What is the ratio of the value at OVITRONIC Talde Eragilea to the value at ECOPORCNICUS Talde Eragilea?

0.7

---

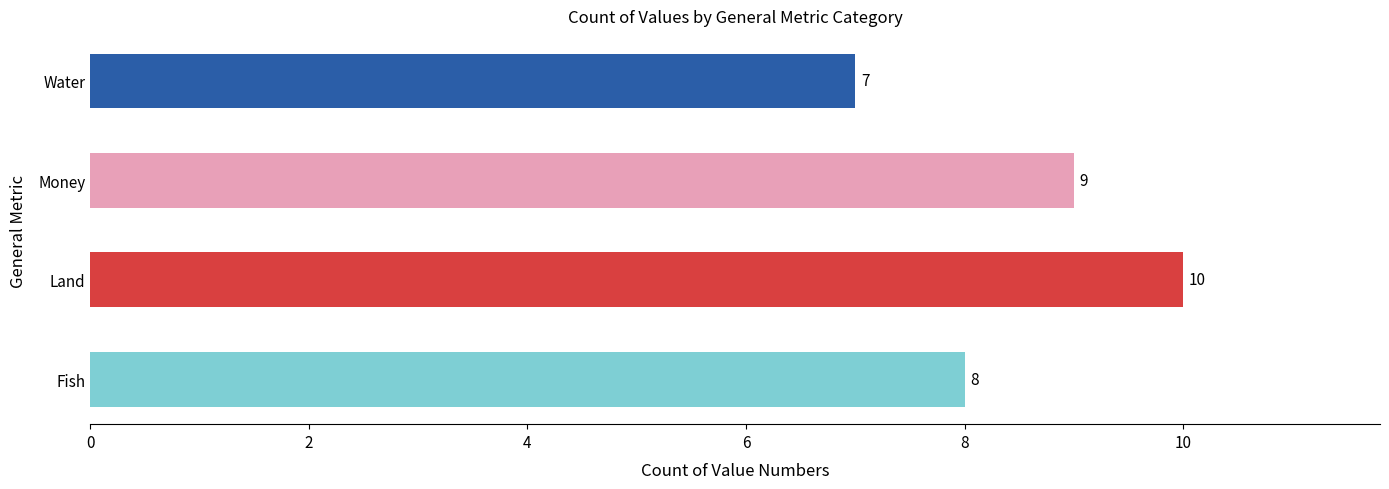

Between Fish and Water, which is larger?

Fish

---

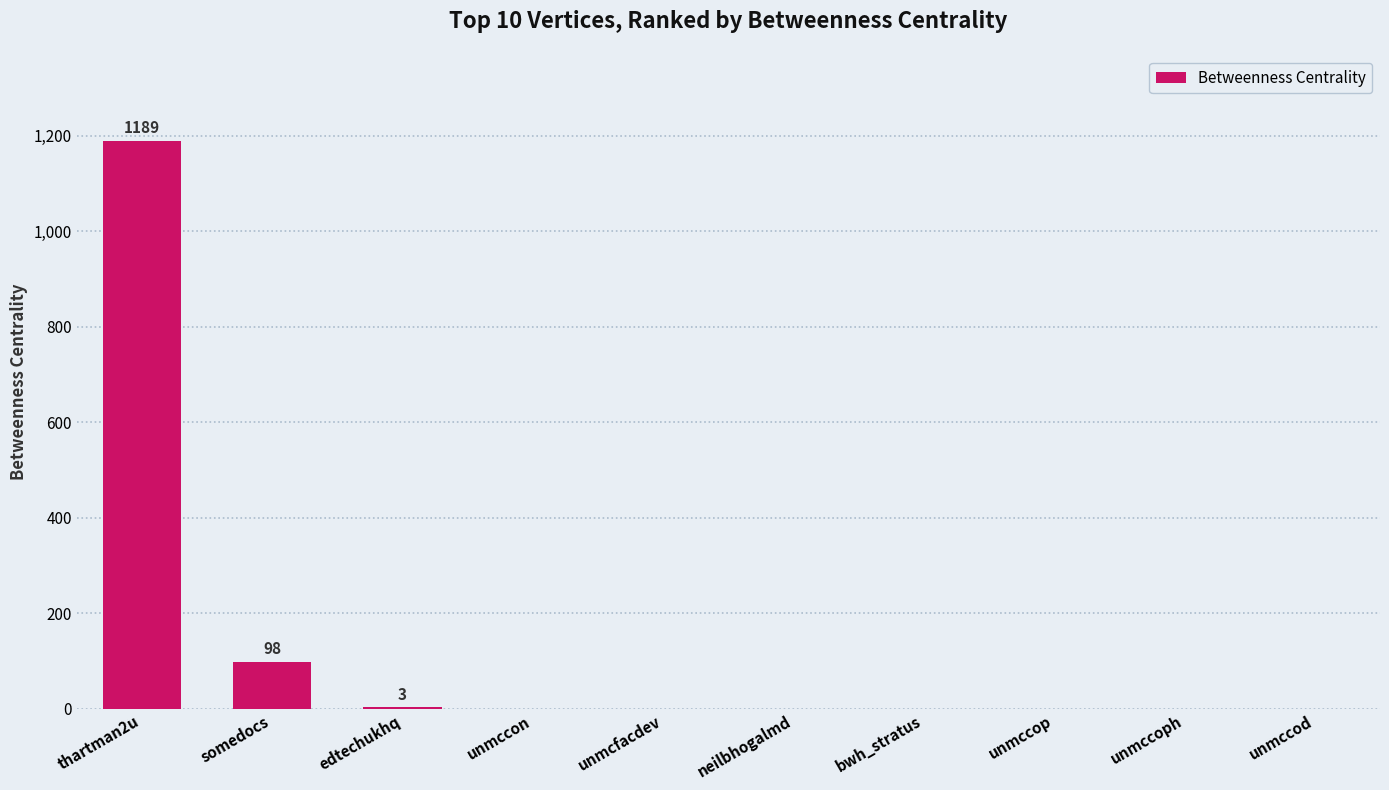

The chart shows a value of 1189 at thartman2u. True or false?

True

— Instructions to follow —
Collect each line above that contains the string "Fish", counting uppercase and lowercase letters as different.

— Answer section —
Between Fish and Water, which is larger?
Fish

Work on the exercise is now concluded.